Code Review Agent Benchmark

2026-03-24Software Engineering

Software EngineeringArtificial Intelligence
AI summary

The authors created a new dataset called c-CRAB to test how well AI agents can review code changes, especially those generated by other AI or humans. They used real human code reviews to build tests that check if AI reviews catch similar issues. When they tested current AI review tools, these could solve only about 40% of the tasks, showing there is room for improvement. They also found that AI reviews focus on different points than humans, suggesting people and AI could work together on code review. The dataset also provides a way to measure the quality of AI-generated reviews using tests.
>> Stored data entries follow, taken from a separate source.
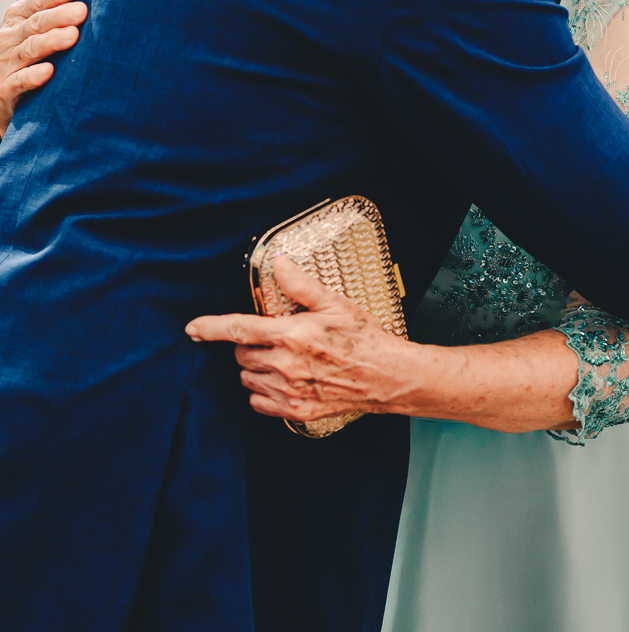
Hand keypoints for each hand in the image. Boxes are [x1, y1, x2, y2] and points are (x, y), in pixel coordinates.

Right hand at [0, 0, 86, 136]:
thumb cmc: (17, 45)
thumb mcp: (25, 13)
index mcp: (17, 17)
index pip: (37, 1)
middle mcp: (10, 37)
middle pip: (36, 23)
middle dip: (59, 15)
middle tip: (84, 10)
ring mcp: (7, 63)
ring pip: (30, 50)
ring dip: (51, 42)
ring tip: (73, 36)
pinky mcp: (6, 90)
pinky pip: (18, 83)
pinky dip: (32, 77)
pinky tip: (50, 72)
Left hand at [186, 256, 578, 432]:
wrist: (390, 377)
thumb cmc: (365, 338)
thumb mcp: (336, 304)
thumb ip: (301, 286)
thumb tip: (280, 264)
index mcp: (292, 335)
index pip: (239, 330)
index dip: (211, 328)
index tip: (192, 328)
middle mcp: (286, 366)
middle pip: (242, 355)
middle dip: (250, 344)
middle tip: (275, 336)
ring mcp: (290, 392)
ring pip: (248, 379)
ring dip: (256, 367)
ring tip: (282, 357)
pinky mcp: (297, 412)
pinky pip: (260, 403)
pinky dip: (264, 391)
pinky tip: (283, 379)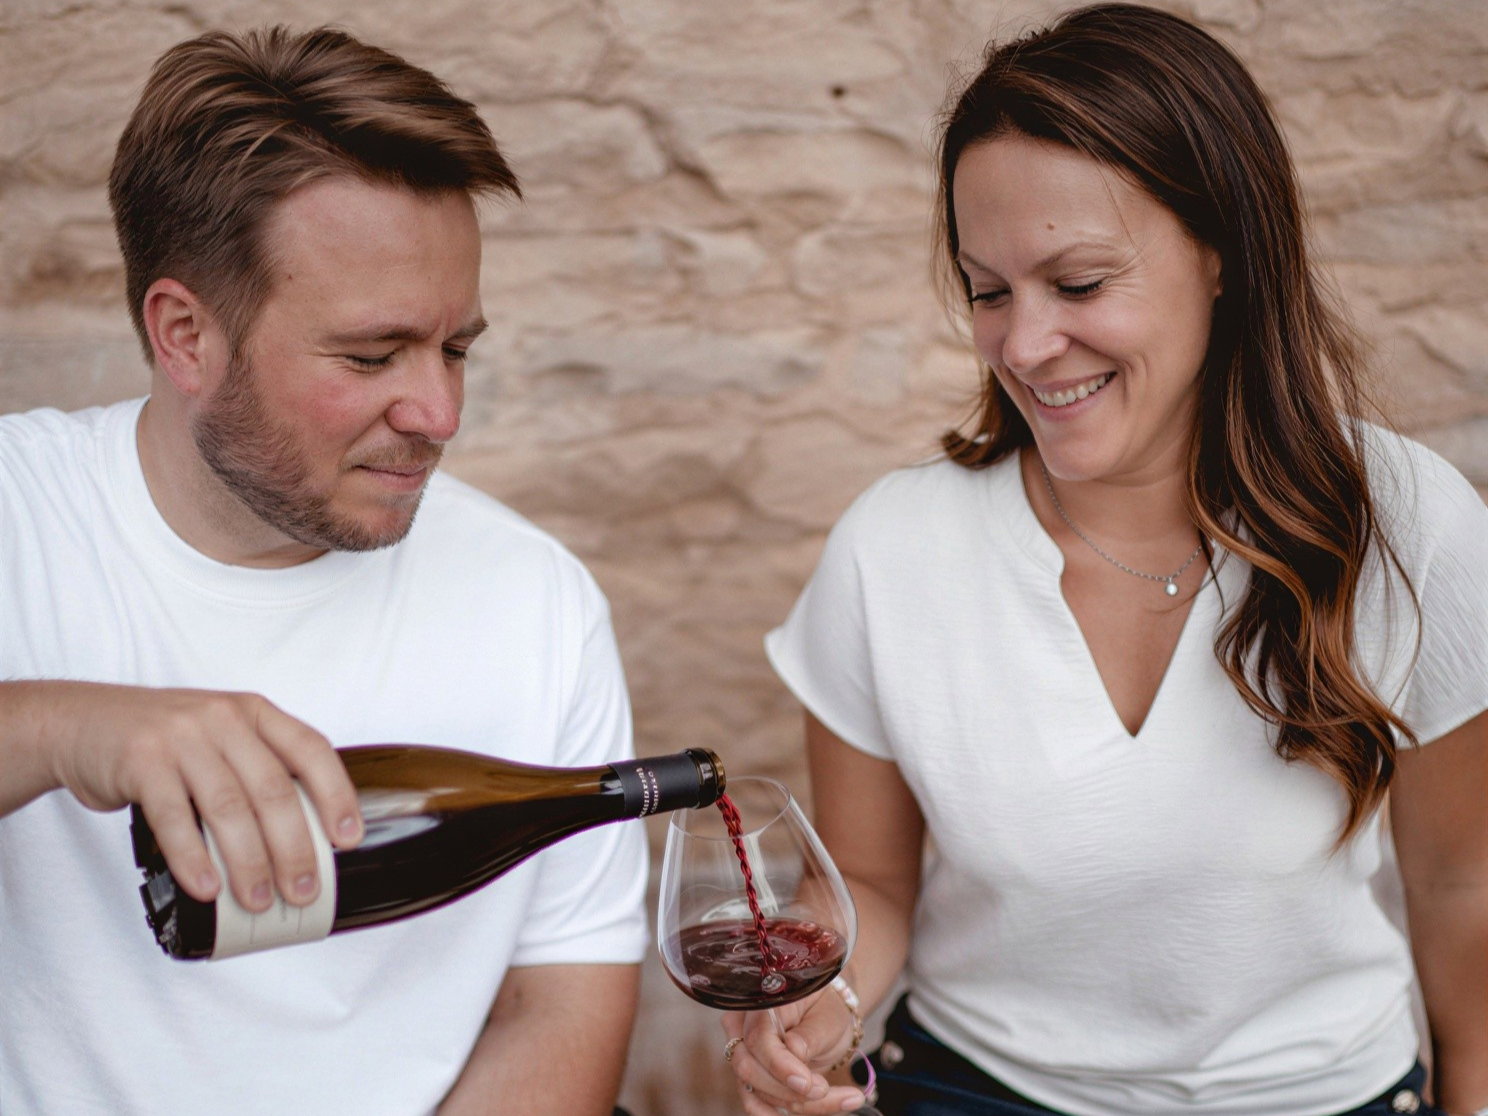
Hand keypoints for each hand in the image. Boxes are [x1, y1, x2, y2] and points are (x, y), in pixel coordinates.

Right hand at [37, 681, 362, 910]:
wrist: (82, 722)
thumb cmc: (164, 741)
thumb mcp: (221, 736)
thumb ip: (257, 769)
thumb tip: (302, 840)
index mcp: (254, 713)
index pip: (311, 750)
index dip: (337, 796)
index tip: (348, 839)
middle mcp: (223, 719)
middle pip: (272, 789)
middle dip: (294, 847)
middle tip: (303, 889)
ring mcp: (180, 738)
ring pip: (228, 808)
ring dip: (248, 862)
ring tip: (259, 899)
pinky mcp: (140, 762)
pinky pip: (173, 818)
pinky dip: (193, 858)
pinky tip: (207, 887)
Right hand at [721, 990, 867, 1114]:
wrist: (824, 1019)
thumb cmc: (825, 1010)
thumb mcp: (827, 1016)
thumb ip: (809, 1035)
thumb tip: (794, 1052)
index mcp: (760, 1005)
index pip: (758, 1039)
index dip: (780, 1066)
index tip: (807, 1083)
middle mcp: (742, 1029)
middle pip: (748, 1069)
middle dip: (788, 1090)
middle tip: (824, 1089)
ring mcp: (743, 1057)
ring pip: (757, 1093)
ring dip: (799, 1104)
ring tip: (845, 1098)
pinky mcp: (750, 1081)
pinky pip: (758, 1107)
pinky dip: (786, 1115)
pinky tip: (823, 1107)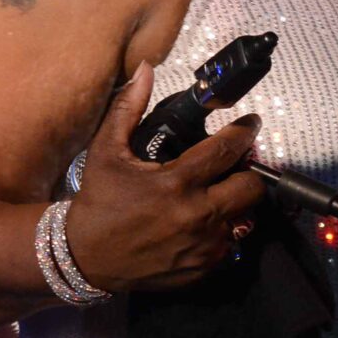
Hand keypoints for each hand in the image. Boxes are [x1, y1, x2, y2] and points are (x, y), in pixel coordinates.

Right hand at [62, 62, 269, 291]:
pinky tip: (202, 223)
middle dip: (247, 172)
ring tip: (216, 195)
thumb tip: (145, 69)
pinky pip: (231, 244)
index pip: (227, 150)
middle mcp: (198, 215)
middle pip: (252, 187)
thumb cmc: (98, 202)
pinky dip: (223, 231)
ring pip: (245, 216)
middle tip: (234, 166)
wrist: (84, 258)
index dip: (244, 132)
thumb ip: (129, 109)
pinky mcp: (206, 267)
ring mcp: (205, 245)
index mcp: (177, 182)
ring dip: (236, 203)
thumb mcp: (106, 152)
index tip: (251, 124)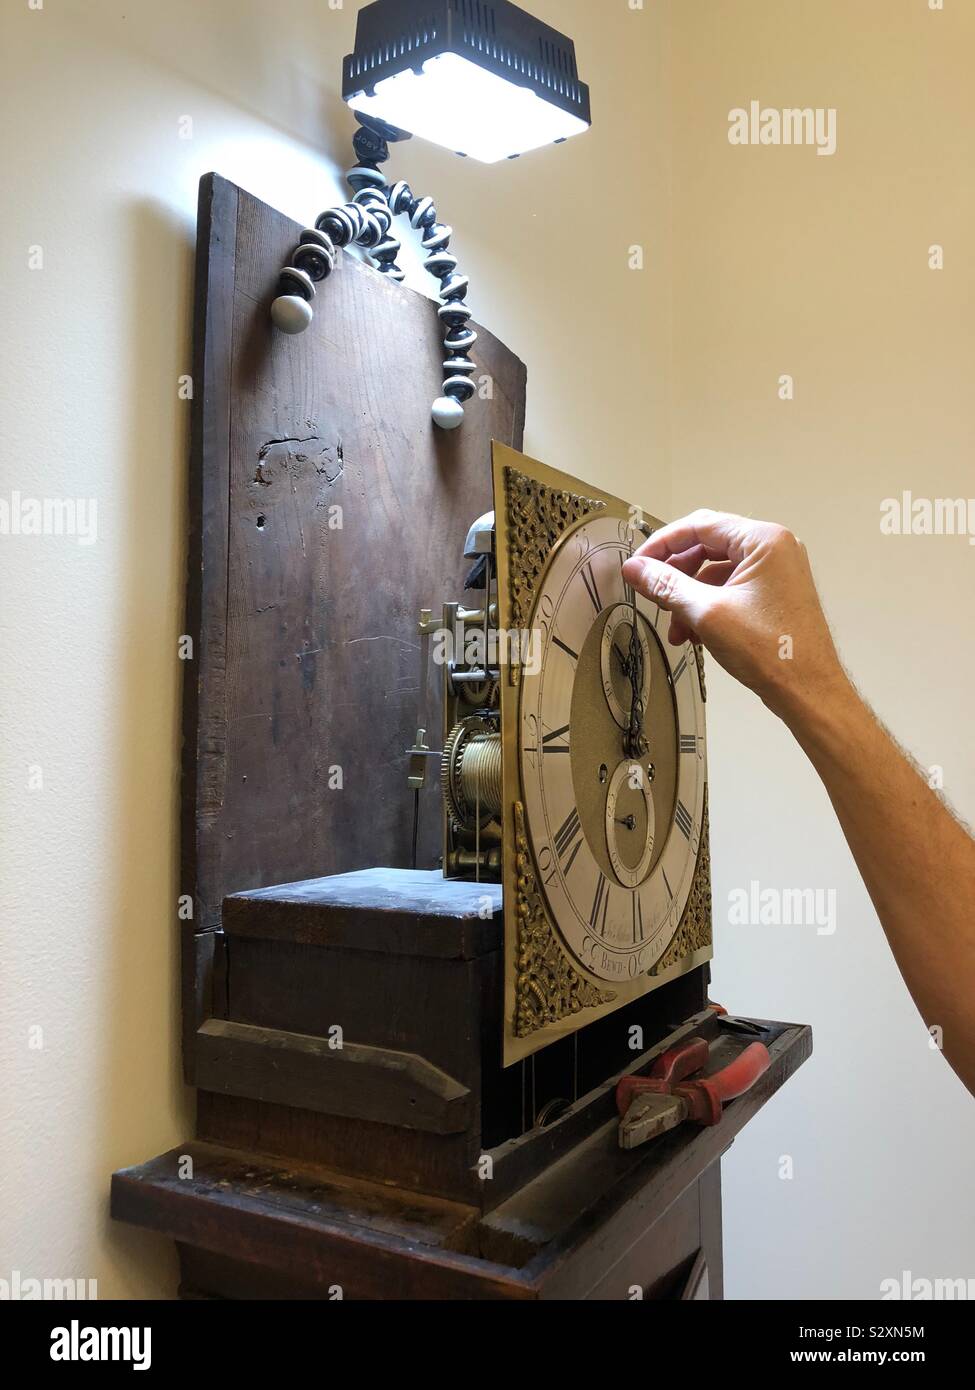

code reviewAI agentspull requestcode quality assurancedataset c-CRABhuman code reviewcode generationtest generationbenchmark
Authors
Yuntong Zhang, Zhiyuan Pan, Imam Nur Bani Yusuf, Haifeng Ruan, Ridwan Shariffdeen, Abhik Roychoudhury
Abstract
Software engineering agents have shown significant promise in writing code. As AI agents permeate code writing, and generate huge volumes of code automatically -- the matter of code quality comes front and centre. As the automatically generated code gets integrated into huge code-bases -- the issue of code review and broadly quality assurance becomes important. In this paper, we take a fresh look at the problem and curate a code review dataset for AI agents to work with. Our dataset called c-CRAB (pronounced see-crab) can evaluate agents for code review tasks. Specifically given a pull-request (which could be coming from code generation agents or humans), if a code review agent produces a review, our evaluation framework can asses the reviewing capability of the code review agents. Our evaluation framework is used to evaluate the state of the art today -- the open-source PR-agent, as well as commercial code review agents from Devin, Claude Code, and Codex. Our c-CRAB dataset is systematically constructed from human reviews -- given a human review of a pull request instance we generate corresponding tests to evaluate the code review agent generated reviews. Such a benchmark construction gives us several insights. Firstly, the existing review agents taken together can solve only around 40% of the c-CRAB tasks, indicating the potential to close this gap by future research. Secondly, we observe that the agent reviews often consider different aspects from the human reviews -- indicating the potential for human-agent collaboration for code review that could be deployed in future software teams. Last but not the least, the agent generated tests from our data-set act as a held out test-suite and hence quality gate for agent generated reviews. What this will mean for future collaboration of code generation agents, test generation agents and code review agents -- remains to be investigated.